PIPELINES: SOUTH STREAM AND TAP

In the meantime, the two major under-construction pipelines to Europe are proceeding as expected.

On Wednesday, the South Stream project confirmed its intention to construct a 59-kilometer gas pipeline branch to bring gas to consumers in Bulgaria, Turkey, Greece and Macedonia.

‘Despite the numerous opponents of South Stream and the opinions of European sceptics doubting the success of the project aimed at constructing a new gas trunk line from Russia to Southern and Central Europe, it is progressing at a fast pace,’ reads the Gazprom Magazine.

The project confirmed that the gas pipeline commissioning is scheduled for December 2015. The full design capacity of 63 billion cubic meters a year is expected in 2018.

A few hours later, on Thursday, Trans Adriatic Pipeline (TAP) AG announced the second phase of the market test, requesting interested parties to register before 7 March 2014.

TAP, the pipeline connecting Azerbaijan to Italy, will start the Booking Phase to expand capacity on 17 March. The project was endorsed by the European Commission, which added it to the list of 250 key energy infrastructure projects that will benefit from accelerated licensing procedures. 

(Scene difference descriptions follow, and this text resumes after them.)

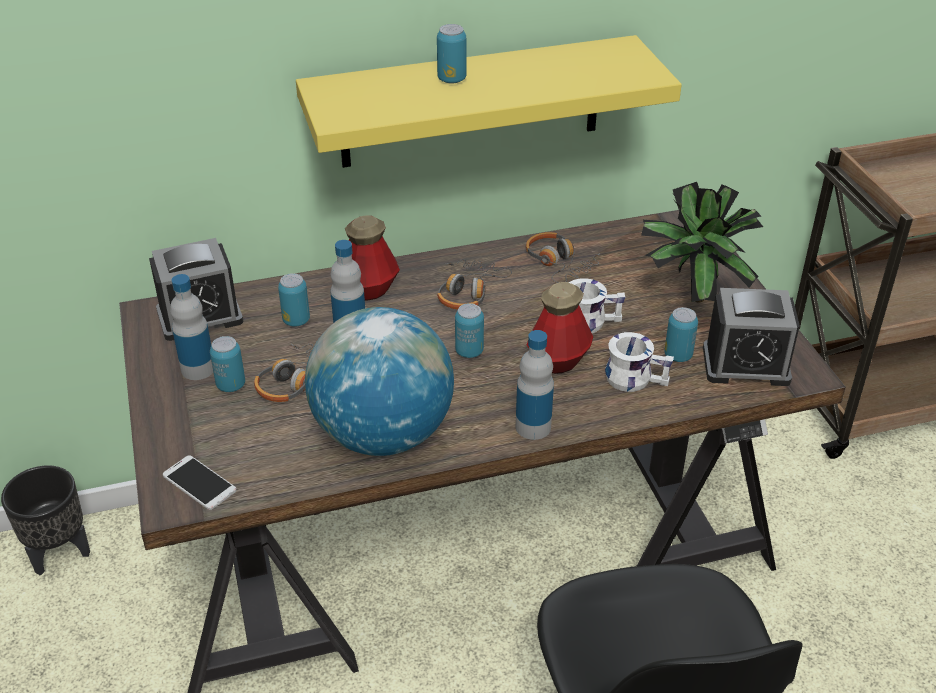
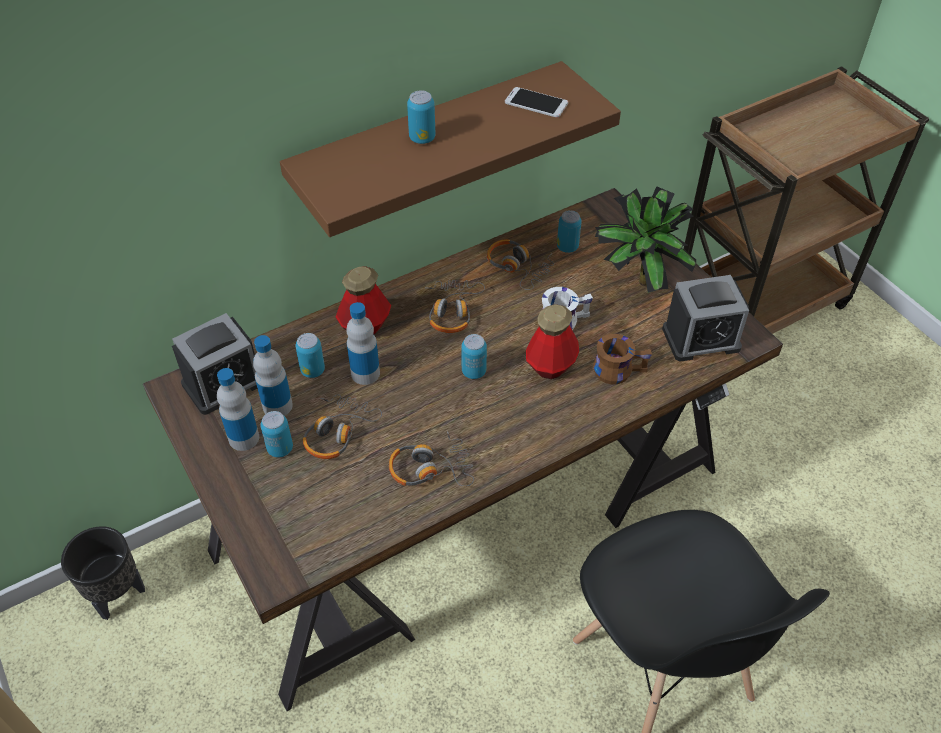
camera: 15 degrees left, 10 degrees up
(199, 483) = (291, 553): phone -> phone (536, 103)
(383, 434) = (430, 469): globe -> headphones
(471, 102) = (429, 146): yellow shelf -> brown shelf
(533, 427) = (552, 434): bottle -> bottle (277, 406)
(635, 376) = (618, 368): white mug -> brown mug
(678, 355) = (645, 340): can -> can (567, 247)

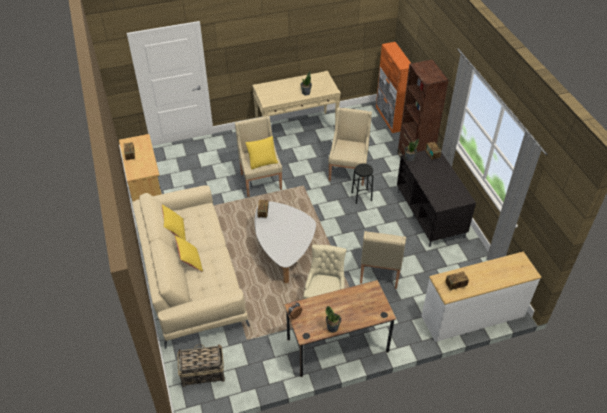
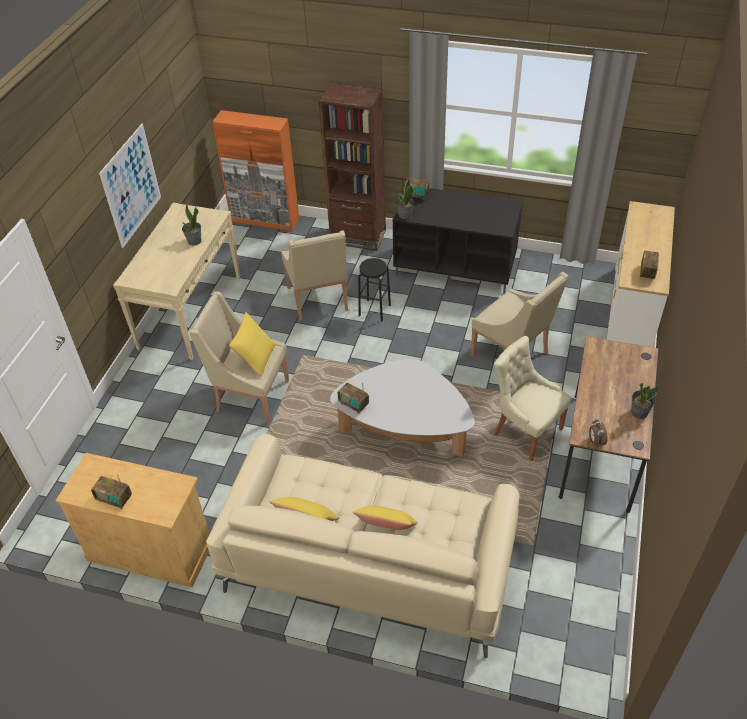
camera: 55 degrees left, 0 degrees up
(202, 373) = (560, 626): basket -> none
(294, 45) = (131, 185): none -> picture
(348, 171) = (318, 300): beige armchair -> beige armchair turned 150 degrees counterclockwise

NEW OPPORTUNITIES IN ESTABLISHED COUNTRIES

More competition is the other side of increased differentiation. When these new projects will bring new gas to Europe, traditional exploration areas will come under mounting pressure.

It comes as no surprise that Norway’s government could promote energy law changes in order to align local costs of exploration with neighbour countries, aware of the rising importance of legislation for production from floating rigs.

“That is one of the thing we need to consider. The need for drilling capacity from floating rigs will become even greater,” Petroleum and Energy Minister Tord Lien recently said.

Other traditional producers are trying to gain momentum as well. Romania reported a year-on-year increase of hydrocarbon production for the first time since Petrom’s privatization in 2004. The Romanian company and Austria’s OMV both see good opportunities onshore and in the Black Sea. Bucharest could take advantage of a better business environment stemming from its liberalization programme.

On the other hand, United Kingdom’s Centrica is switching its attention from North Sea to Norway and North America, trying to reverse the on-going production decline. The British company sees a difficult year ahead. 

‘Market conditions are set to remain challenging in 2014 with margin pressures and unusual weather patterns on both sides of the Atlantic, rising unit costs in the North Sea and weak economics for gas storage and gas-fired power generation,’ Sam Laidlaw, Centrica Chief Executive, commented in a note released on Thursday.

In this sense, the next months will remain tough despite increasing opportunities and new projects pushed forward by the European Union.

The main risk from Brussels would be a worsening of its ties with Moscow and the situation in Kiev could not be underestimated. It remains a source of risk for gas transit and for cooperation between Russia and Europe.